▶ **Exercise instructions**
From the records that follow, copy every line that contains the word "oriented".

▶ **Dataset entries**
-------------------------

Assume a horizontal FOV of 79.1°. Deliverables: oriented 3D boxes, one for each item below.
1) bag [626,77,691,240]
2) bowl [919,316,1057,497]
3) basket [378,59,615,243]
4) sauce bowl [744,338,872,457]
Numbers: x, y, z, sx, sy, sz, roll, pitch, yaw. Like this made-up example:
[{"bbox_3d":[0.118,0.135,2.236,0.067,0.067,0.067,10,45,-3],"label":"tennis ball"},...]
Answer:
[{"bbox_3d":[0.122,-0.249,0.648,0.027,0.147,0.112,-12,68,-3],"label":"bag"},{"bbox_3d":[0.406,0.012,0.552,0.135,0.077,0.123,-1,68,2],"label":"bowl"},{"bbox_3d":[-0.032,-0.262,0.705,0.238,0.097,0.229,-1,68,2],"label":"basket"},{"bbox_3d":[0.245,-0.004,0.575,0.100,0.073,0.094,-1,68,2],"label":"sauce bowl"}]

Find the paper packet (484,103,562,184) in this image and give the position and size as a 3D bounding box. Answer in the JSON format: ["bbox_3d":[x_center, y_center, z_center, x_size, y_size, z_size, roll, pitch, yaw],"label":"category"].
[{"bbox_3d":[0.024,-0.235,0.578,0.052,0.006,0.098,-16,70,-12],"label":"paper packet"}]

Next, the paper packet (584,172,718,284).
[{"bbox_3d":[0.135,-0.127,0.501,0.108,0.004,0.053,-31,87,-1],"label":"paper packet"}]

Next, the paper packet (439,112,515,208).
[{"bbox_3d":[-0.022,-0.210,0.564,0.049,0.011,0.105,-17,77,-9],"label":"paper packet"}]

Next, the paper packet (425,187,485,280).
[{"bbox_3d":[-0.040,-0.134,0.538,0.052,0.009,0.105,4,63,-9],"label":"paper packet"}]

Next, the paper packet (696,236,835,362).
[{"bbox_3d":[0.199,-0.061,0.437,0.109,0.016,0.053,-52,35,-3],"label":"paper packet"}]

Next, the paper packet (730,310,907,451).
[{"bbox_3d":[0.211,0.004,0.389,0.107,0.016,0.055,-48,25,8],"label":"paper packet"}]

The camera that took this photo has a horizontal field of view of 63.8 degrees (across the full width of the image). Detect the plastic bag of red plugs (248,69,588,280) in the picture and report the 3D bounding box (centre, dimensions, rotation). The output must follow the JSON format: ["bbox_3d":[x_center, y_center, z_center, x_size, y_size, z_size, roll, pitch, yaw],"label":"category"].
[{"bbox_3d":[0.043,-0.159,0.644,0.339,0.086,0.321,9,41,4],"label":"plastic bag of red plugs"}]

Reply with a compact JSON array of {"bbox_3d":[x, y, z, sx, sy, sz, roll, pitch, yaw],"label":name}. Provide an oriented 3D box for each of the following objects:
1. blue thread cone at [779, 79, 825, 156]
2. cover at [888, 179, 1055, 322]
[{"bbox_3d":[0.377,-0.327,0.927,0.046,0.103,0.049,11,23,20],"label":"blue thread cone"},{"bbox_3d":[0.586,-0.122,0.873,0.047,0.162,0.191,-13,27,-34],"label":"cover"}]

-------------------------

▶ **Response**
Assume a horizontal FOV of 79.1°. Deliverables: oriented 3D boxes, one for each item below.
Reply with a compact JSON array of {"bbox_3d":[x, y, z, sx, sy, sz, roll, pitch, yaw],"label":name}. Provide an oriented 3D box for each of the following objects:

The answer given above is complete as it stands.